Determining effectiveness of a new version of an E-Commerce website using AB Testing

A/B testing (also known as split testing or bucket testing) is a method of comparing two versions of a webpage or app against each other to determine which one performs better. AB testing is essentially an experiment where two or more variants of a page are shown to users at random, and statistical analysis is used to determine which variation performs better for a given conversion goal.

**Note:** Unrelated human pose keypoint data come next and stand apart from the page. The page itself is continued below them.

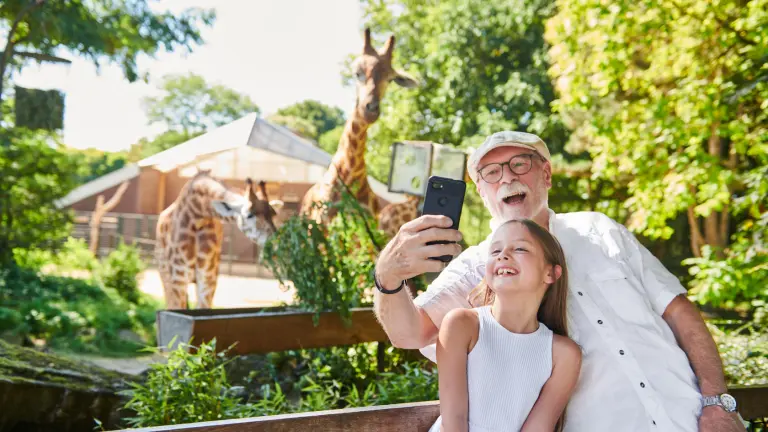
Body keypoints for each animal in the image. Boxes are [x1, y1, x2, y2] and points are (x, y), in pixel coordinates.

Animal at [156, 170, 284, 308]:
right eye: (249, 215)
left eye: (273, 214)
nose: (276, 247)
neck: (198, 215)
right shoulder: (178, 278)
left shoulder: (208, 278)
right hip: (165, 275)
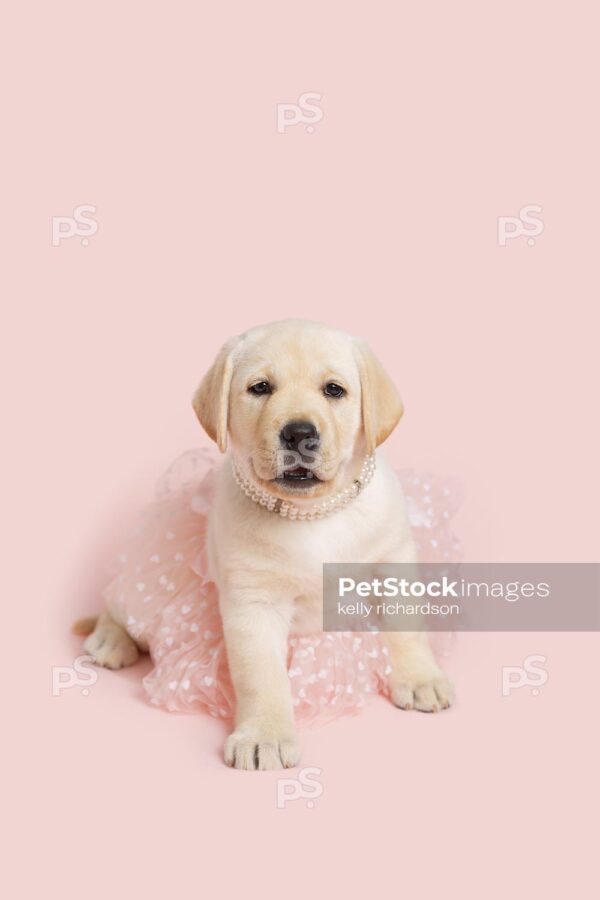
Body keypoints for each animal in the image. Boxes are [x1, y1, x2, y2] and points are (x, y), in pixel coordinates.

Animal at [82, 320, 452, 768]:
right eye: (260, 388)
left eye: (334, 390)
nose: (299, 433)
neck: (314, 513)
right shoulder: (253, 603)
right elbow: (260, 675)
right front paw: (264, 736)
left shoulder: (392, 563)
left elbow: (405, 629)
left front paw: (420, 678)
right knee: (118, 601)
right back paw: (109, 639)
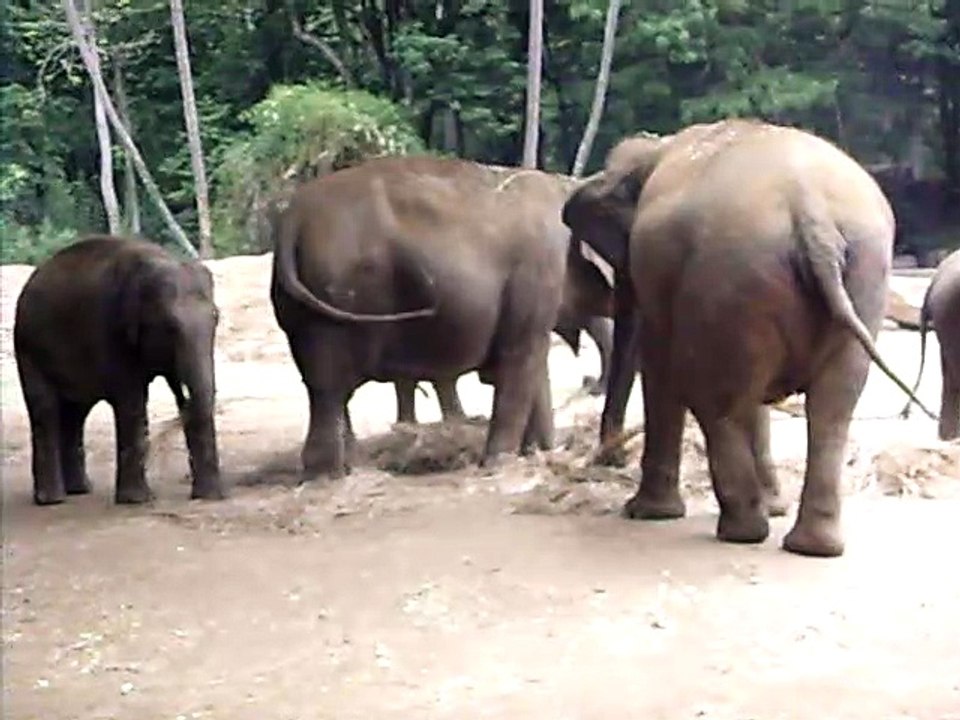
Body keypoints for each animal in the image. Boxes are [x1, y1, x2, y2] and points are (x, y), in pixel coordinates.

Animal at [13, 234, 224, 505]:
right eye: (170, 326)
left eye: (216, 318)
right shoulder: (111, 331)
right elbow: (131, 400)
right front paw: (137, 500)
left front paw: (208, 497)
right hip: (29, 347)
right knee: (45, 409)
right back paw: (52, 499)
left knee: (75, 413)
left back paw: (79, 490)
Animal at [270, 156, 580, 478]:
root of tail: (292, 219)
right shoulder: (537, 272)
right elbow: (521, 356)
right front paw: (503, 462)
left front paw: (539, 452)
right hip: (336, 293)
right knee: (329, 386)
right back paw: (330, 474)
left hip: (299, 307)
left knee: (319, 379)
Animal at [562, 118, 937, 558]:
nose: (610, 458)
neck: (658, 148)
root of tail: (810, 211)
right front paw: (774, 506)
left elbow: (659, 368)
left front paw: (646, 513)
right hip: (854, 277)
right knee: (829, 405)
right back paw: (810, 545)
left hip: (737, 276)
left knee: (718, 399)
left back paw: (742, 531)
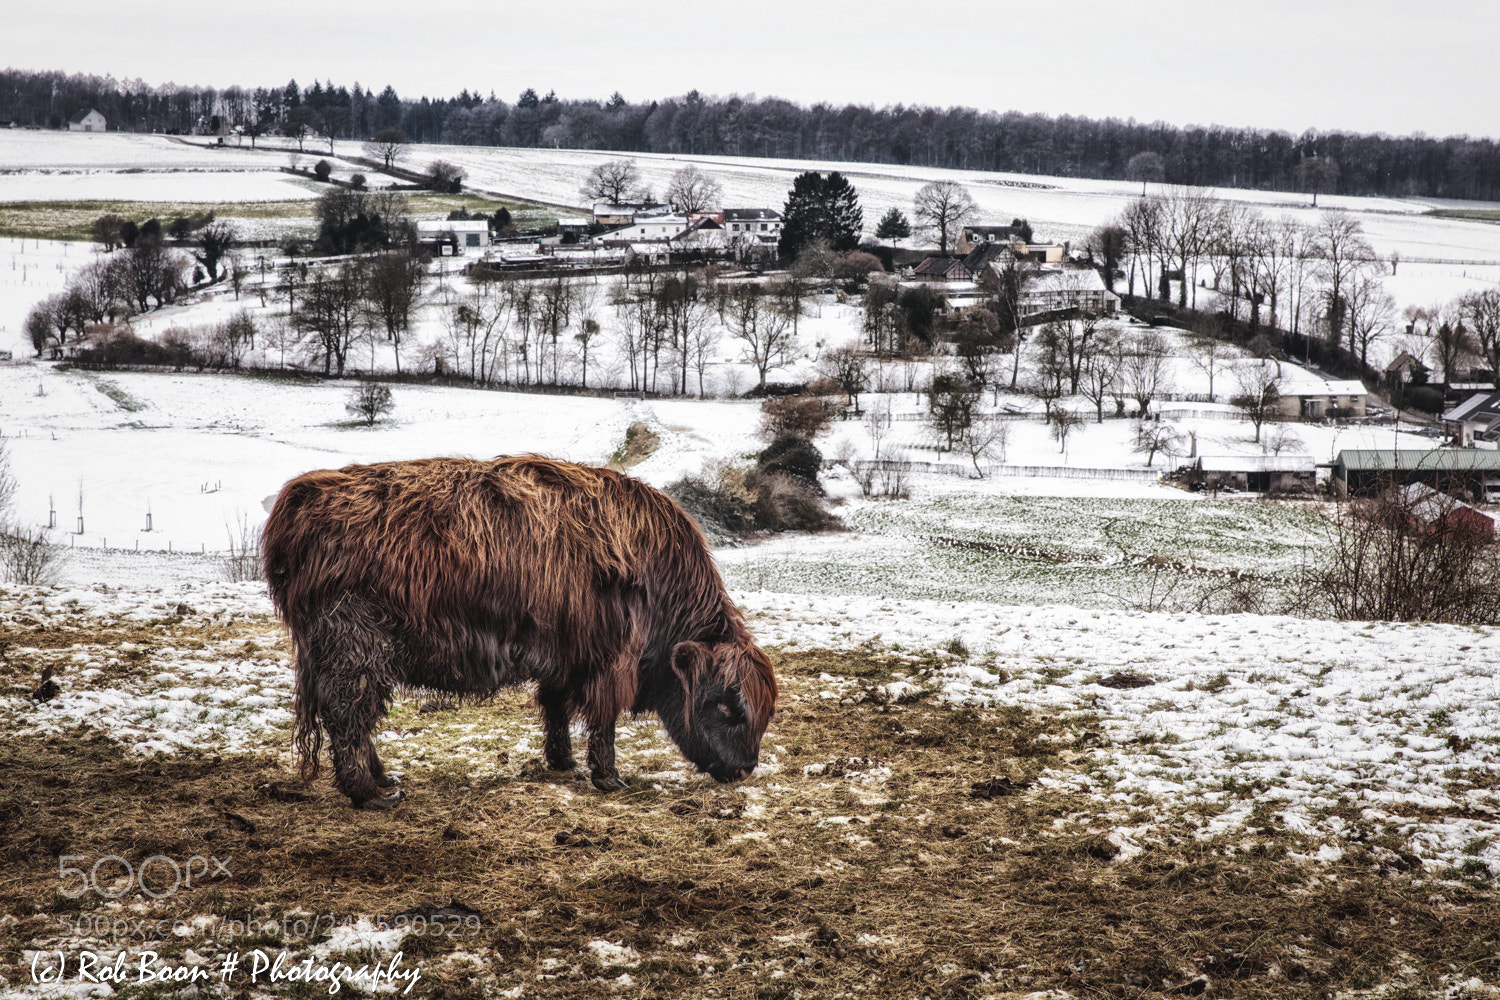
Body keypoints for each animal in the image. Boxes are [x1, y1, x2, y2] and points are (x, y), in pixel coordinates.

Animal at [261, 455, 778, 809]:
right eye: (726, 706)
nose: (745, 769)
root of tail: (298, 500)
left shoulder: (566, 656)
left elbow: (555, 706)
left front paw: (562, 762)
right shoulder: (610, 662)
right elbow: (602, 720)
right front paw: (608, 778)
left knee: (354, 719)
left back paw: (386, 779)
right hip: (355, 649)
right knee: (349, 717)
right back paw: (370, 793)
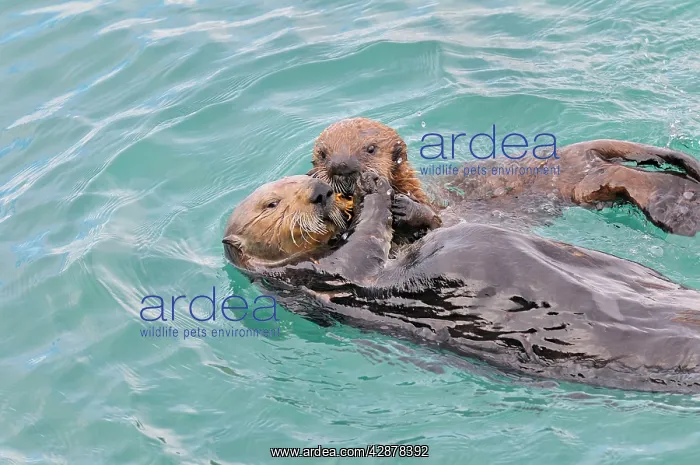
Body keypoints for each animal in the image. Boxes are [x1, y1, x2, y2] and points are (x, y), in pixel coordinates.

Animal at [223, 173, 700, 394]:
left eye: (308, 179)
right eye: (271, 203)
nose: (321, 192)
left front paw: (403, 204)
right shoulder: (321, 273)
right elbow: (364, 250)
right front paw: (373, 189)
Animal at [308, 117, 700, 237]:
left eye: (370, 149)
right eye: (323, 154)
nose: (341, 166)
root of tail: (574, 150)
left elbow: (442, 219)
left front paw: (407, 209)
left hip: (581, 181)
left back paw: (681, 206)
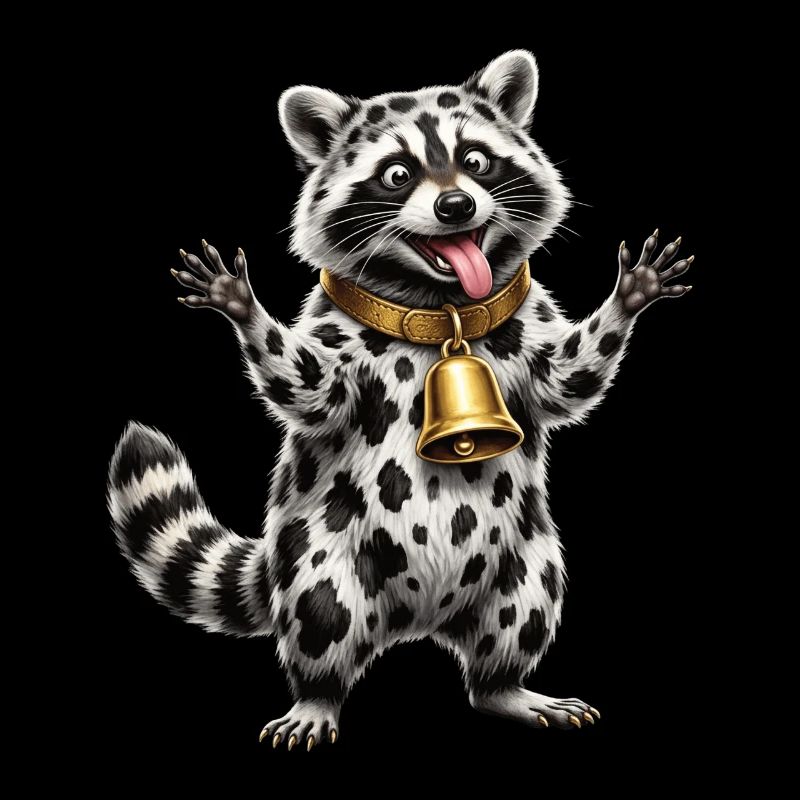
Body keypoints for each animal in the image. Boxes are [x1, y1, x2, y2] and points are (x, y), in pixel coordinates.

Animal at [108, 50, 693, 750]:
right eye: (396, 174)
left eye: (476, 161)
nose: (455, 205)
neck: (444, 312)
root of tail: (421, 620)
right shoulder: (334, 353)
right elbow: (310, 391)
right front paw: (243, 308)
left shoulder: (529, 333)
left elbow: (569, 377)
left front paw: (630, 298)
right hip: (321, 558)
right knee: (321, 618)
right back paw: (318, 696)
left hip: (526, 563)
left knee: (519, 616)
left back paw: (506, 687)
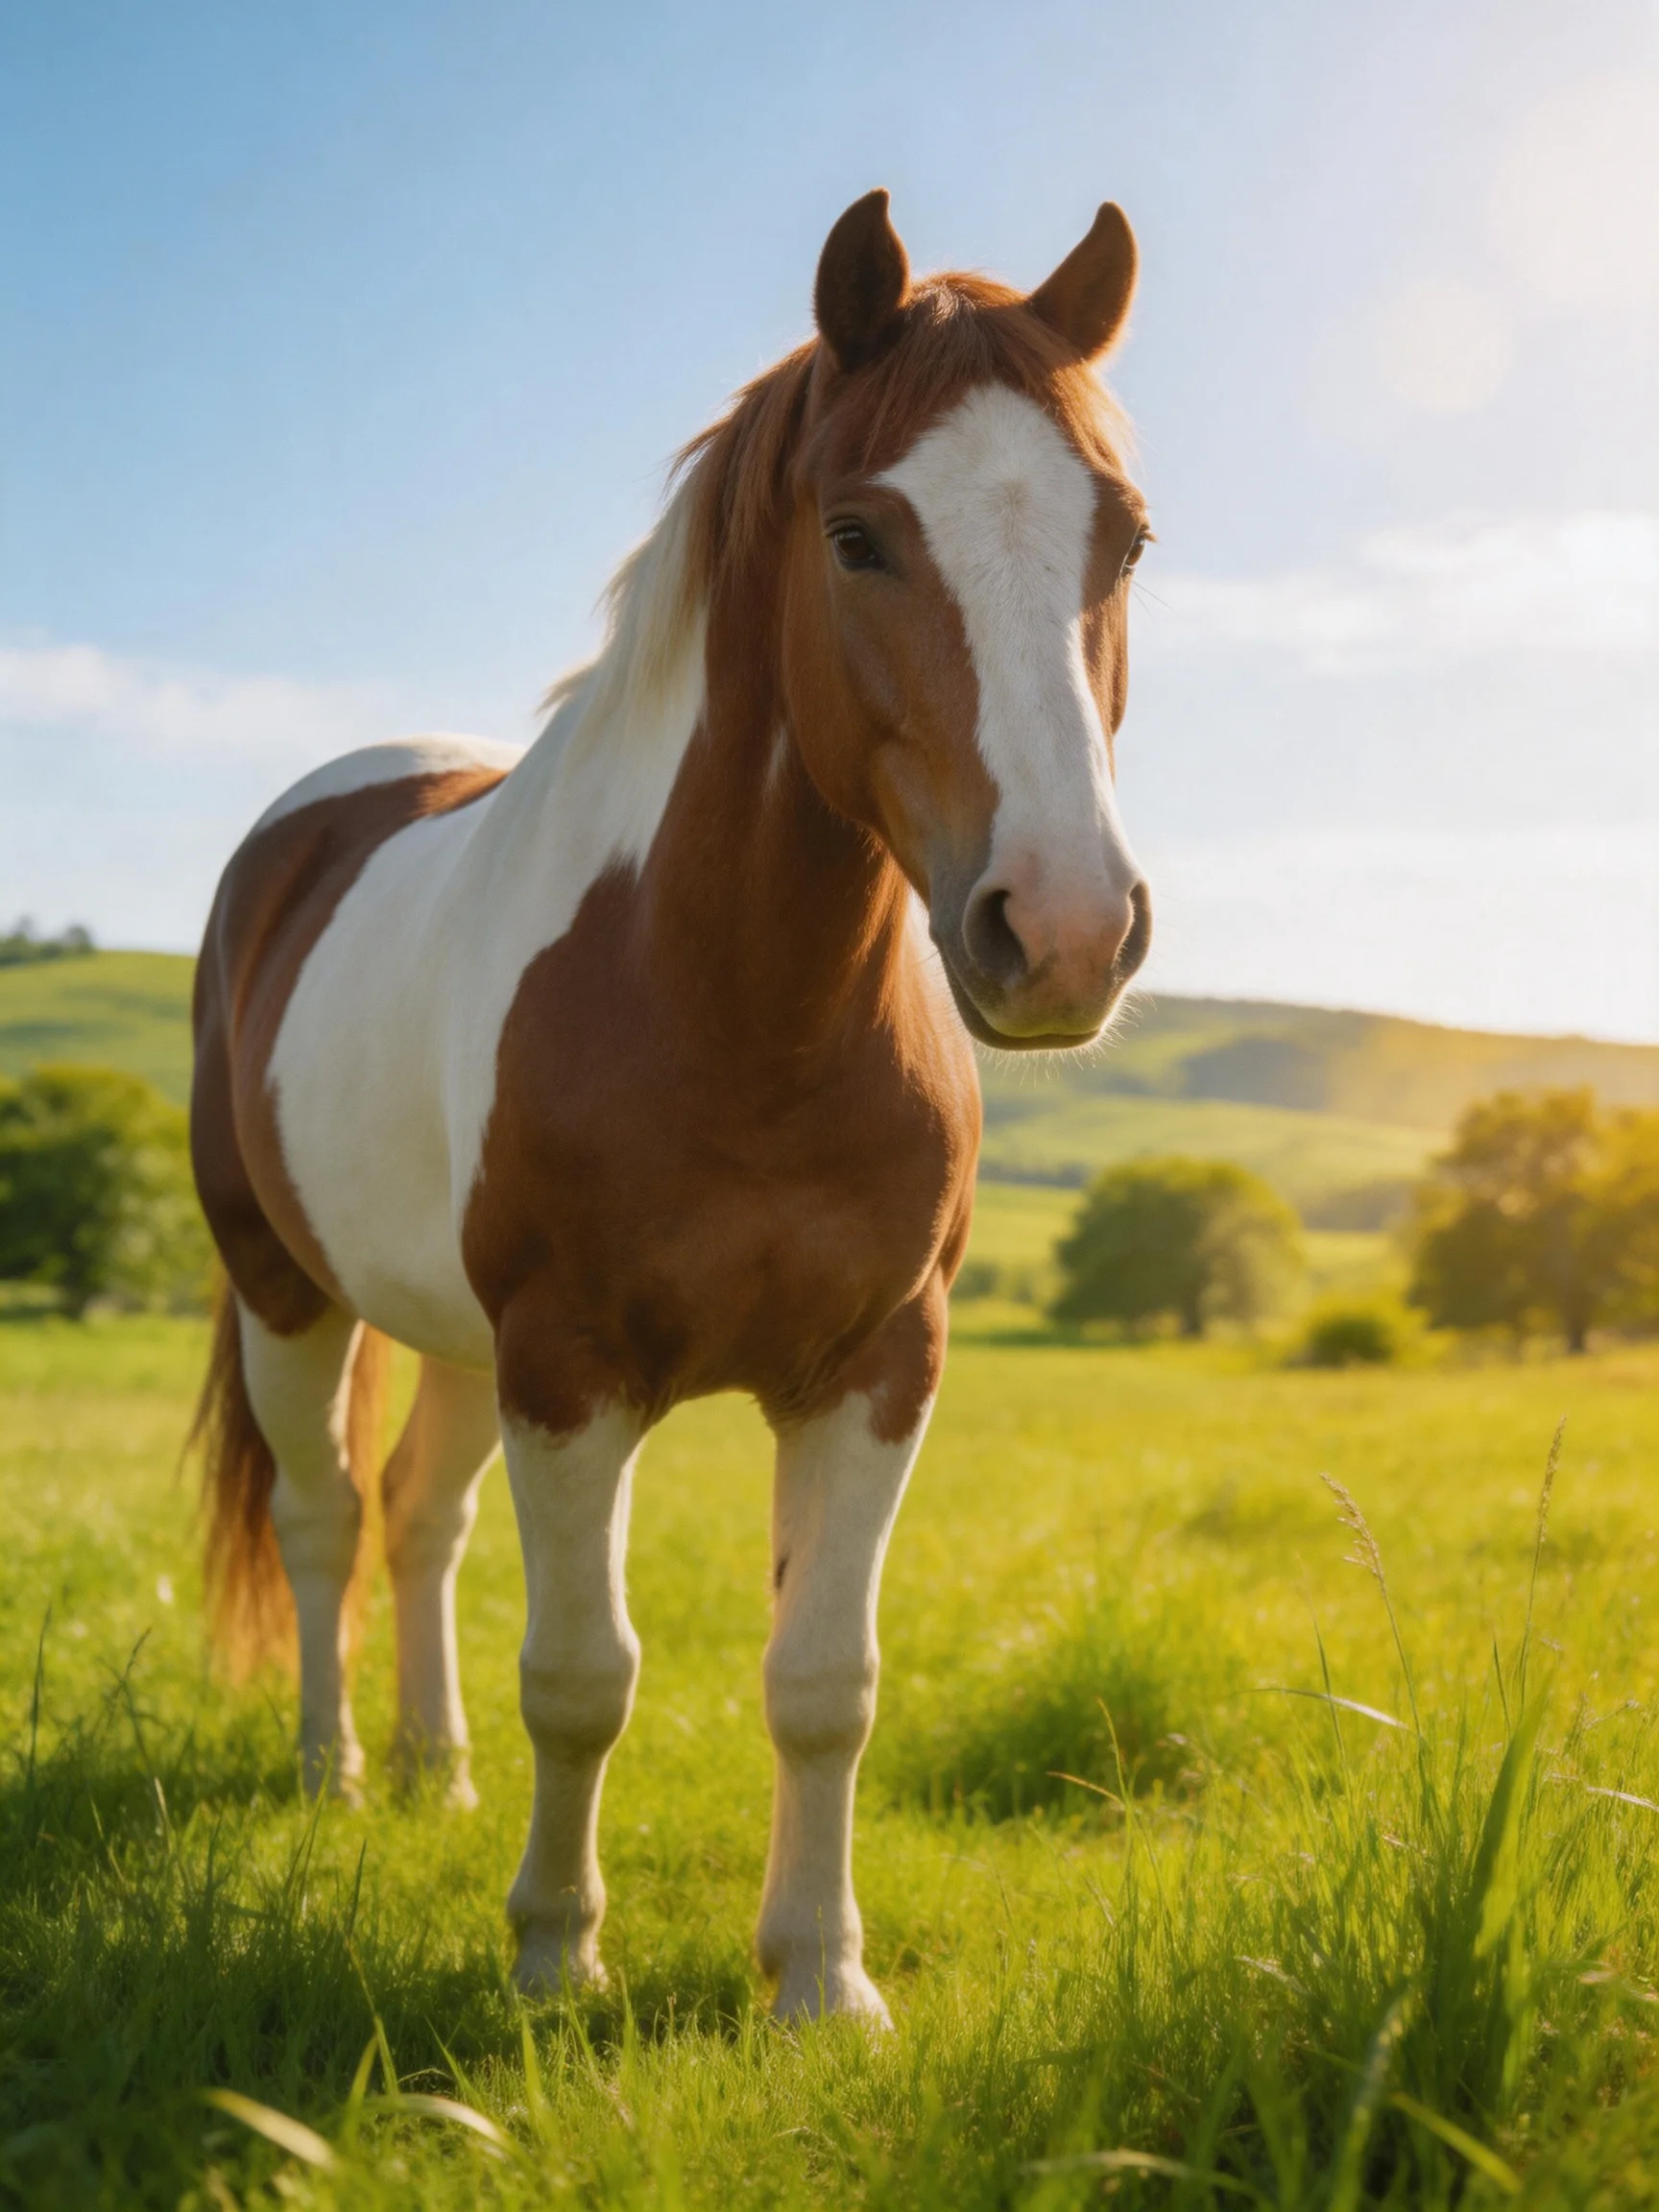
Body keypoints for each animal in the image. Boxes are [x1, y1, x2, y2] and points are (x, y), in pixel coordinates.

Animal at [188, 188, 1152, 2024]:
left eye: (1123, 536)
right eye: (856, 536)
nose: (1063, 930)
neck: (732, 1002)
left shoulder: (874, 1370)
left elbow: (823, 1680)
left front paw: (819, 1980)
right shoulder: (574, 1370)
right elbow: (583, 1672)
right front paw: (555, 1960)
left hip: (458, 1337)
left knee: (419, 1519)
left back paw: (431, 1770)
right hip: (295, 1294)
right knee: (326, 1518)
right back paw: (332, 1776)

Using SQL, we analyze the AB Test results available on the Mode Public Warehouse (login required) to determine which test has the best effectiveness based on customer response received after completion of the testing.

images

AB Testing Conducted

Six tests were carried out on an E-Commerce website, i.e six version of a page were made to test the best page with two test assignments viz. 0 and 1. We are now required to find out the best page version based on 2 parameters:

View Item Metrics

In this metric, we identify the quantum of views versus the items on which the test was conducted for each of the test assignments. We also calculate and plot the average views per test assignment. In our case, following is the distribution:

Test Assignment items viewed_items Average views per item
0 1130 918 1.69
1 1068 890 1.74

We can thus say tha test assignment 1 was better as per the View Item Metric.

Item Order Metrics

In this metric, we identify the quantity of orders made by customers versus the items on which the test was conducted for each of the test assignments.We set a time limit for the validity of the outputs as 30 days, i.e we only cosider orders booked within 30 days after the AB testing as those which were impacted by the website changes. We also plot the Items Ordered versus total items. In our case, following is the distribution:

Test Assignment items ordered_items_30d
0 1130 341
1 1068 319

We can thus say tha test assignment 0 was slightly better as per the Item Order Metric..

Capture1

Computing the lift and p-value

Using the link: https://thumbtack.github.io/abba/demo/abba.html, we compute the lifts in metrics and the p-values for the binary metrics (30 day order binary and 30 day view binary) using an interval 95% confidence.

The Lift was just 2.5% and the p-value was 0.2. Such a low p-value indicated that the increase was due to chance. Therefore the increase in views is statistically insignificant. We need more data, i.e we needed to run the AB Test for atleast a week more to get statistically significant results.